Schuldenfalle Kredite – so wählen Sie die den richtigen Kredit für die Umschuldung

Schuldenfalle Kredite – so wählen Sie die den richtigen Kredit für die Umschuldung

Es ist nicht schwierig, einen Kredit aufzunehmen. Egal ob auf der Bank oder im Ladengeschäft: Kreditfinanzierungen sind leichter zugänglich als je zuvor. Aufgrund dieser Entwicklung ist es nicht überraschend, dass zunehmend mehr Haushalte in eine finanzielle Schieflage geraten. Oft erfolgt die Kreditaufnahme unüberlegt oder nicht unter besten Bedingungen.

Glücklicherweise ist es möglich, schlechte Kreditentscheidungen innerhalb eines gewissen Rahmens zu korrigieren. Oft bietet es sich an, eine Umschuldung zu machen. Dadurch lässt sich die finanzielle Belastung senken und so der Schuldenfalle zu entkommen.

So funktioniert eine Kreditumschuldung

Noch immer gibt es viele Menschen, die ihre Schwierigkeiten damit haben, den Begriff Kreditumschuldung richtig zuzuordnen. Deshalb soll an dieser Stelle zunächst erläutert werden, was man sich unter solch einer Umschuldung vorstellen kann.

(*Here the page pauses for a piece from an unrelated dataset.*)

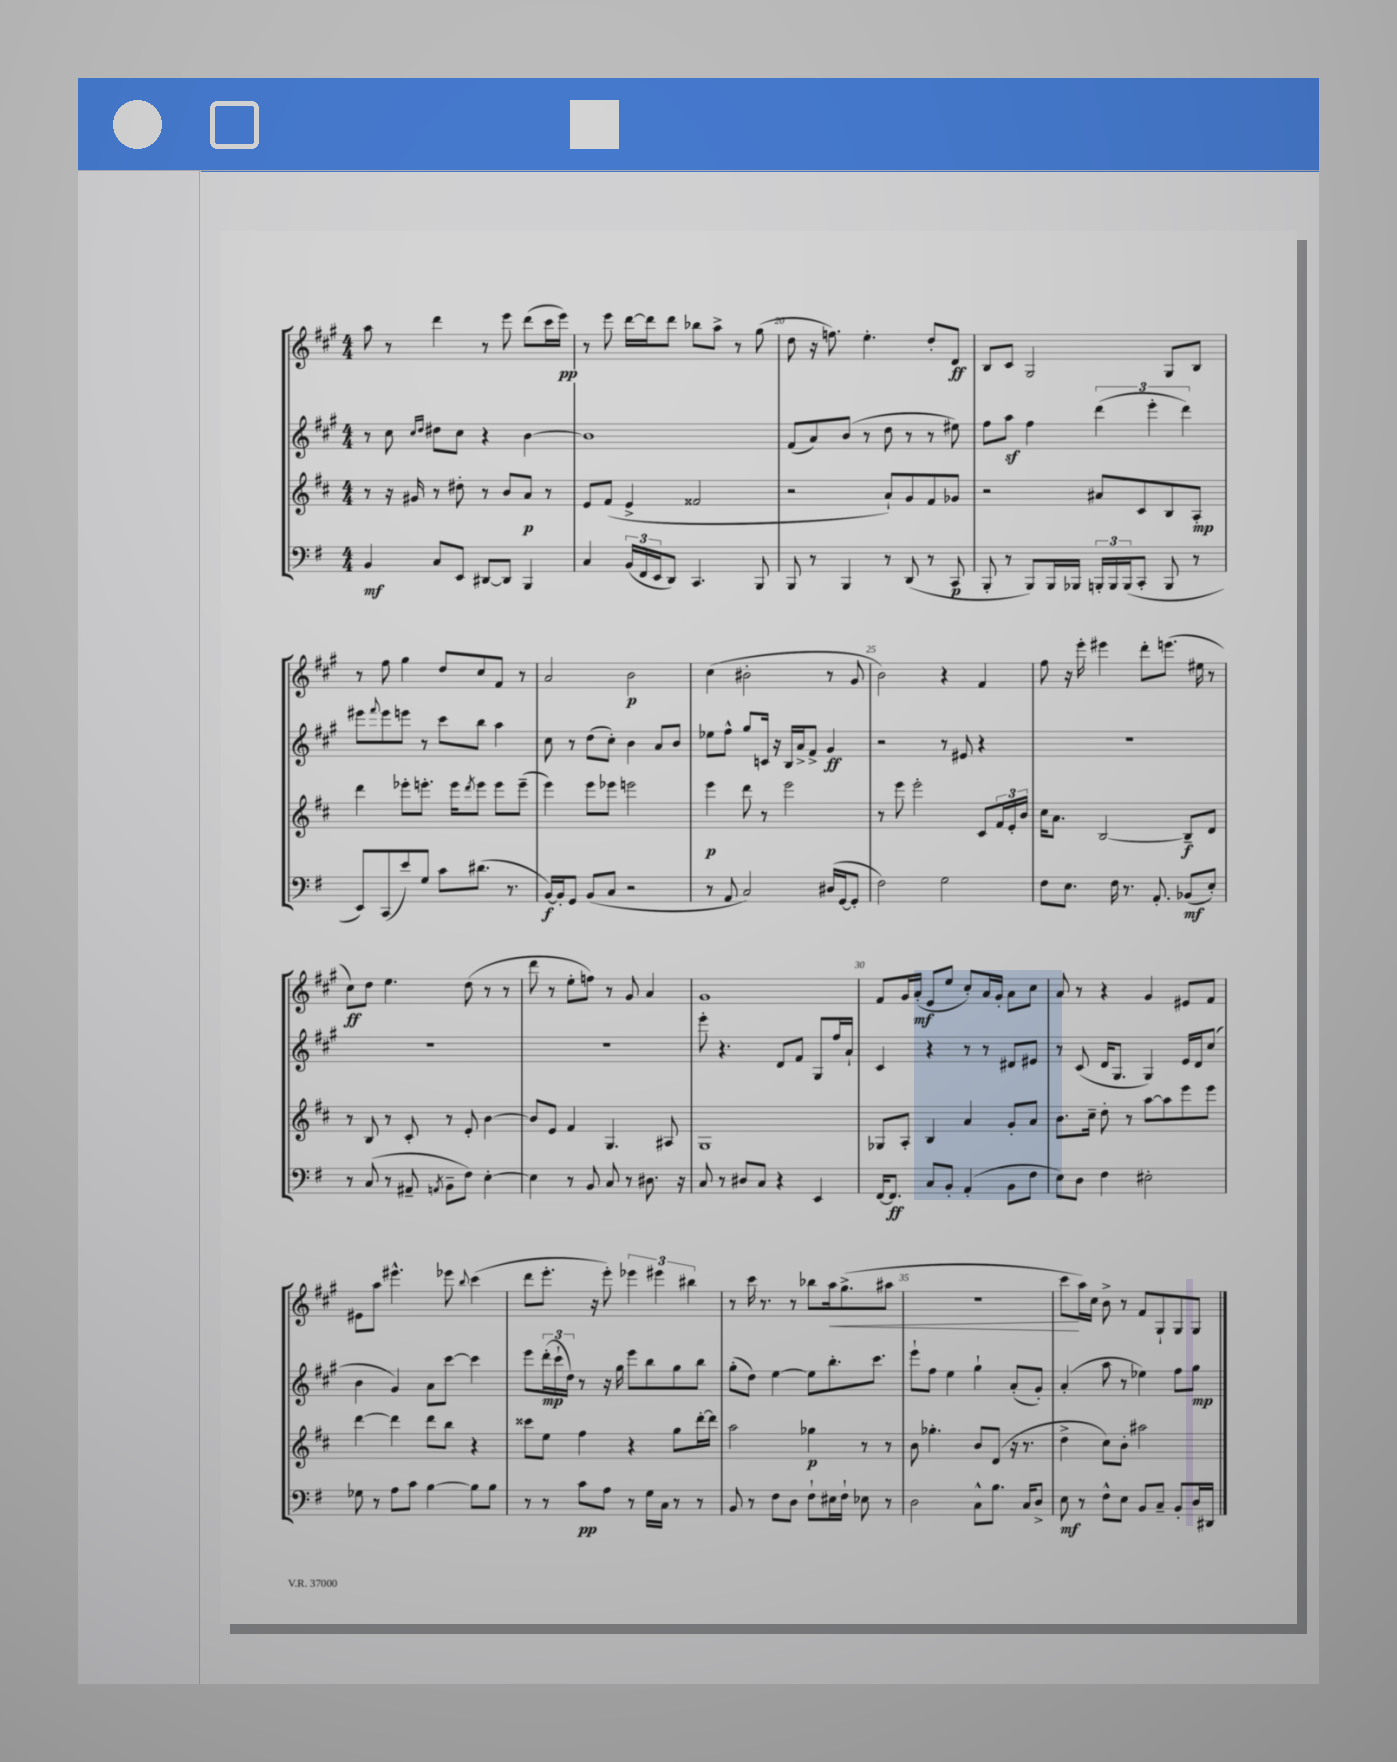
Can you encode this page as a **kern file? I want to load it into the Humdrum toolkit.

Die Grundidee besteht darin, dass ein bestehender und zugleich teurer Kredit, von einen zinsgünstigeren Kredit abgelöst wird. Unglücklicherweise heißt es im Volksmund, dass es schlecht sei, Kredite aufzunehmen, um damit andere Kredite zurückzuzahlen. Allerdings trifft das nicht immer zu, denn am Ende entscheiden einzig und allein die Konditionen. Sollte der neue Umschuldungskredit günstiger sein, lässt sich z.B. die monatliche Belastung senken, wodurch sich der finanzielle Spielraum des Kreditnehmers verbessert.

Tipp: Wie Sie den größten Effekt erzielen

In ganz vielen Fällen ziehen Menschen ausschließlich die Ablösung / Umschuldung klassischer Ratenkredite in Betracht. Einen Kredit übersehen sie dabei sehr häufig, nämlich ihren Dispokredit. Dabei ist er es, der die höchsten Zinskosten verursacht. Beim Dispo langen die Banken kräftig zu, oft werden schon fast unverschämt hohe Kreditzinsen fällig. Sollte das Konto regelmäßig oder gar dauerhaft überzogen sein, ist es sehr empfehlenswert, hier eine Umschuldung vorzunehmen.

Übrigens hilft eine Umschuldung nicht nur dabei, die Finanzierungskosten zu senken. Zugleich bietet sich die Chance, mehrere Kredite in nur einer Finanzierung zusammenzufassen. Der Vorteil einer solchen Vorgehensweise besteht unter anderem darin, den Überblick zu verbessern. Mehr zum Thema: www.spiegel.de

Private Haushalte müssen sich beim Thema Umschuldung keineswegs auf Ratenkredite beschränken. Auch die Baufinanzierung bietet ein gewisses Potenzial zur Zinssenkung. Gerade hier ist die Dimension nicht außer Acht zu lassen. Sollte sich der Restschuldbetrag auf einen sechsstelligen Betrag belaufen, kann schon ein kleiner Zinsvorteil zu einer erheblichen Einsparung führen.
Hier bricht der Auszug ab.